We all stood for one brief moment looking at each other, or what little we saw of each other under layers of waterproof bundling. My feet froze to the insoles of my boots. My fingers throbbed, my eyes teared. We looked at each other with the storm swirling around our ears and questioned silently if we should cancel or proceed with the day. And just as silently, it was made clear that of course we would proceed as normal. A series of invisible gestures and gumption led us through our motions as if each of us said to ourselves “we’re horse people, for God’s sake, this is what we do, now let’s get on with it.” That “what we do” part could be translated as: routinely suffer extremes of weather.
You see, my student’s husband calling us insane had some truth. Horse people do activities with or for their horses in weather miserable enough to cancel any other event. Horse people will postpone weddings, cancel reunions and graduations for torrential downpours but they will still go to a horse show, clinic, or group ride. They’d never imagine joining friends for soccer or a hike or anything else outside when the wind whistles against their doors. But a horse event? Sure. When the weather is so inclement they can barely see their hands in front of their faces, they will hesitate only a fractional second before saddling up.

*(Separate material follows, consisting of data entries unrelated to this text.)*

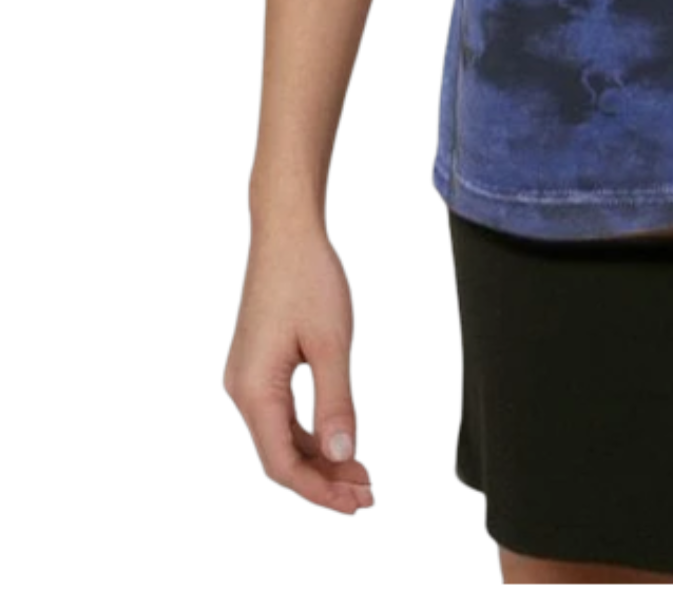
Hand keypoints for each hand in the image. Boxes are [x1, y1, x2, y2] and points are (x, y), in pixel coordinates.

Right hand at [223, 215, 374, 514]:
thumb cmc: (309, 279)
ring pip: (281, 437)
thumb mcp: (332, 342)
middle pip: (280, 456)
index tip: (358, 502)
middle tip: (368, 493)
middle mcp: (242, 390)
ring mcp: (247, 378)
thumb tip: (343, 455)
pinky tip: (339, 439)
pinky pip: (281, 414)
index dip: (319, 490)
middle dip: (323, 479)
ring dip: (319, 457)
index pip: (282, 463)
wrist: (286, 231)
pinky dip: (309, 432)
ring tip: (361, 473)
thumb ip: (336, 402)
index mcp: (254, 390)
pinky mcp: (257, 366)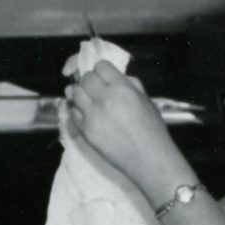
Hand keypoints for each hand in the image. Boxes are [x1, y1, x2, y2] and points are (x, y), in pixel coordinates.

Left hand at [65, 65, 188, 198]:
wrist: (147, 158)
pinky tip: (87, 114)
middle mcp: (104, 98)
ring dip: (80, 93)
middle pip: (85, 78)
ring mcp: (92, 114)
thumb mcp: (146, 100)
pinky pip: (73, 112)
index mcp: (122, 88)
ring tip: (88, 99)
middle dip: (90, 81)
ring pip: (74, 93)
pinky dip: (77, 110)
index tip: (105, 77)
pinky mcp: (85, 130)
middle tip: (96, 89)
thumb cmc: (152, 129)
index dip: (103, 71)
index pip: (101, 66)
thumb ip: (130, 84)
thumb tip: (116, 77)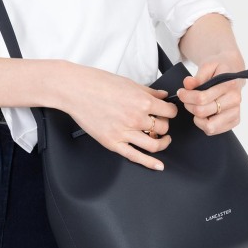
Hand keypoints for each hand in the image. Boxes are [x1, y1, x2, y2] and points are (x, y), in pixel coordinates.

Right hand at [54, 63, 177, 170]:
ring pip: (154, 145)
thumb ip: (149, 91)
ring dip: (163, 142)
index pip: (169, 112)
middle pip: (163, 128)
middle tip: (160, 121)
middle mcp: (136, 118)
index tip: (169, 111)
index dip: (171, 111)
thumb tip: (163, 95)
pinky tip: (158, 165)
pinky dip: (150, 163)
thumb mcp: (129, 83)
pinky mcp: (113, 143)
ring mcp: (124, 133)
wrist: (76, 90)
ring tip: (162, 139)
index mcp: (142, 101)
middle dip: (165, 125)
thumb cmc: (98, 83)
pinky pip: (135, 157)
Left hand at [176, 54, 245, 135]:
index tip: (180, 92)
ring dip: (197, 118)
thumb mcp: (207, 66)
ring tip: (196, 107)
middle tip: (187, 99)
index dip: (186, 96)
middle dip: (189, 105)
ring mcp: (236, 112)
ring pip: (209, 126)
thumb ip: (197, 77)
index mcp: (229, 84)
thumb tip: (187, 84)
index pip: (201, 98)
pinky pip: (213, 130)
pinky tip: (204, 113)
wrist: (232, 73)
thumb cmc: (218, 69)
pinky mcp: (235, 121)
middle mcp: (235, 99)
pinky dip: (204, 124)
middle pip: (202, 112)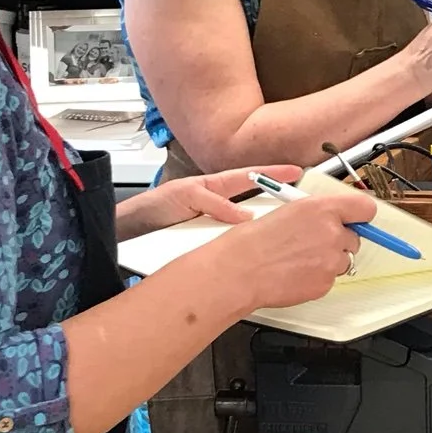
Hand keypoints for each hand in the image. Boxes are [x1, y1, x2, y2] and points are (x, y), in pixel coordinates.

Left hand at [120, 164, 303, 239]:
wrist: (130, 233)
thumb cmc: (154, 208)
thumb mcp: (185, 195)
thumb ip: (215, 202)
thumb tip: (245, 216)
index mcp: (216, 188)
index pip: (251, 177)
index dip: (274, 175)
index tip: (297, 173)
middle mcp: (220, 208)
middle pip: (255, 206)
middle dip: (278, 208)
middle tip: (302, 213)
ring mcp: (217, 229)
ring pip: (246, 231)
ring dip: (262, 235)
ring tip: (283, 238)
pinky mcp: (209, 249)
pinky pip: (231, 249)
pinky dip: (243, 253)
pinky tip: (254, 260)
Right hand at [208, 191, 374, 308]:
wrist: (240, 270)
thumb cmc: (255, 241)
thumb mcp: (289, 211)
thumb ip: (319, 213)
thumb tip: (334, 217)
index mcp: (322, 209)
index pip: (365, 207)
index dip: (361, 215)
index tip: (358, 219)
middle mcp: (332, 233)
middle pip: (355, 238)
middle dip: (339, 241)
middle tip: (314, 243)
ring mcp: (331, 260)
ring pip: (343, 260)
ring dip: (328, 260)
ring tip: (299, 259)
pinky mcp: (325, 283)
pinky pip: (331, 278)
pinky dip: (318, 277)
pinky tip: (296, 272)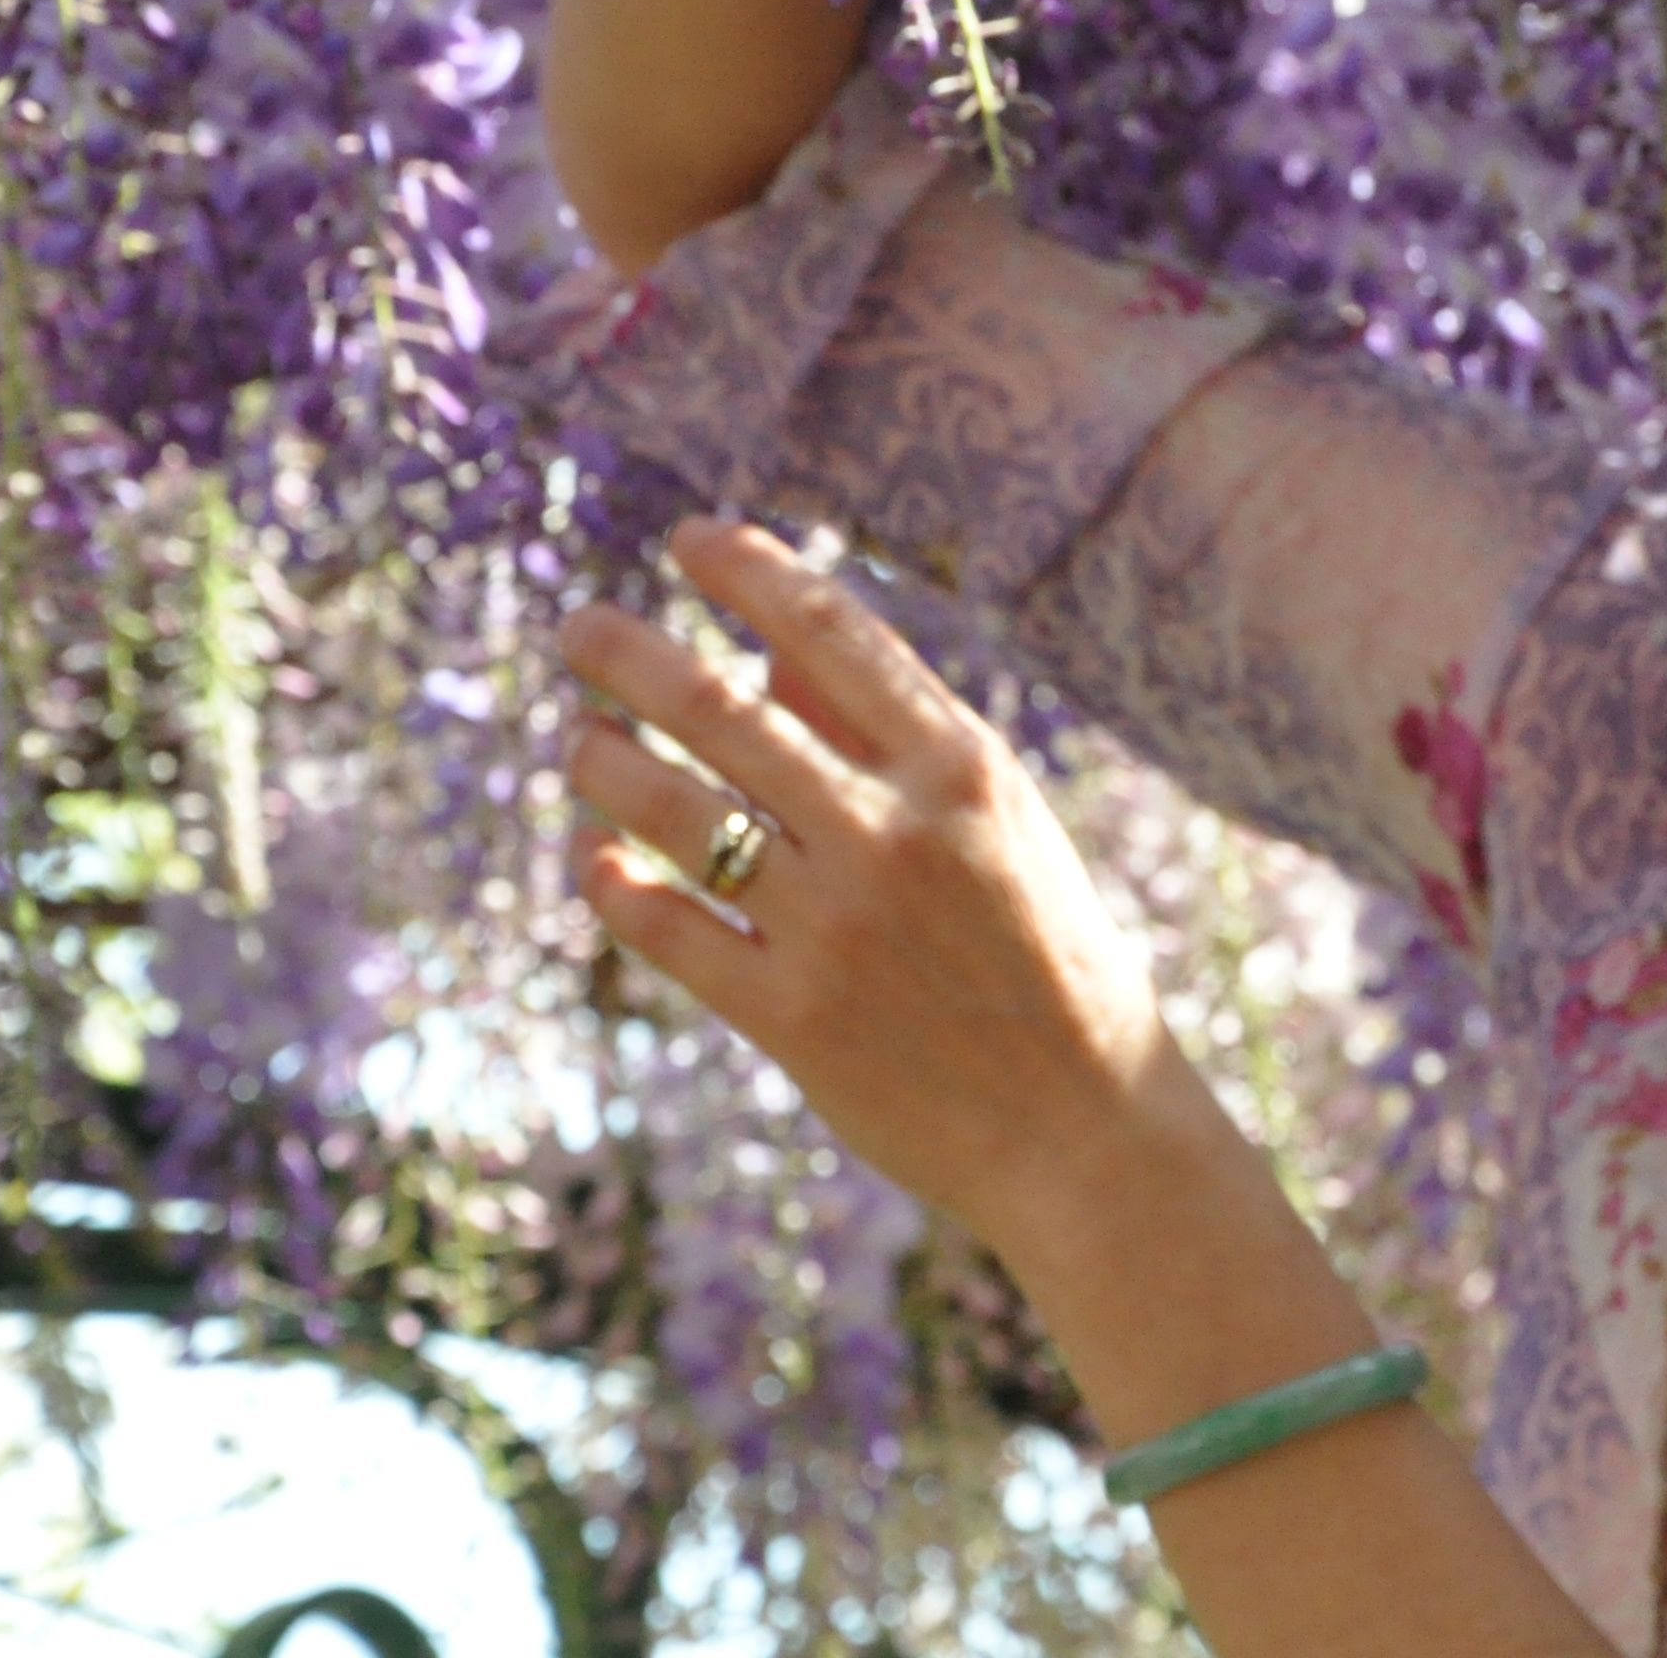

This is just another illogical thing about life with horses. It’s almost as if we all solemnly assume that foul weather is part of the deal with horses, whereas elsewhere in our lives we have more sense. A lot more.
I, for one, am an avid cyclist, yet I’d never dream of pedaling down the road for a long spell in rain, hail, or mud. The notion strikes me as impossibly unbearable. Given the same rain, hail, and mud, though, you’ll likely find me out on horseback. I can’t explain it. I recall recently riding a horse for a client while big chunks of icy hail bounced off my face and collected along the horse’s crest. In the same conditions, you would never find me on my bike, out for a walk, or for that matter doing anything other than huddling under a comforter in front of the fire.